> **Problem details**
Lines before the one containing "left back paw: (75, 385)" in the records below are to be left out; that line and all after it, through the end, are to be retyped exactly.

> **Task data**

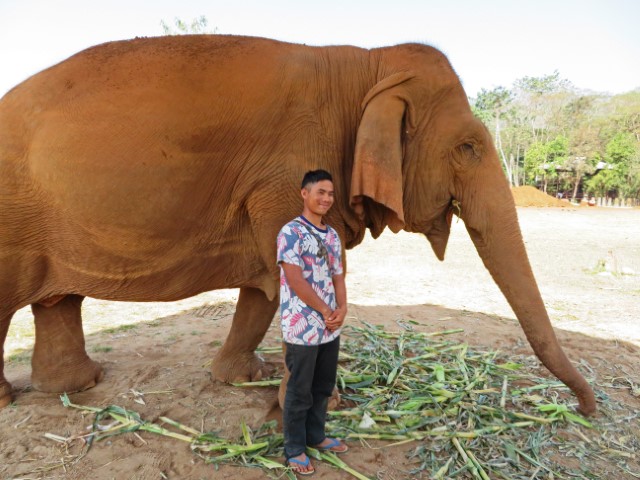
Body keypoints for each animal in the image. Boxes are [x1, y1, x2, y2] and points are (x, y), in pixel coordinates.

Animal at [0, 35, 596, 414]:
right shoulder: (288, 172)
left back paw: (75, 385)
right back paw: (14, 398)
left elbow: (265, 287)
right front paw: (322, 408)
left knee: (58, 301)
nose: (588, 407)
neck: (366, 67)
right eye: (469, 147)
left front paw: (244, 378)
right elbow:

> **Exercise response**
left back paw: (75, 385)
right back paw: (14, 398)
left elbow: (265, 287)
right front paw: (322, 408)
left knee: (58, 301)
nose: (588, 407)
neck: (366, 67)
right eye: (469, 147)
left front paw: (244, 378)
right elbow:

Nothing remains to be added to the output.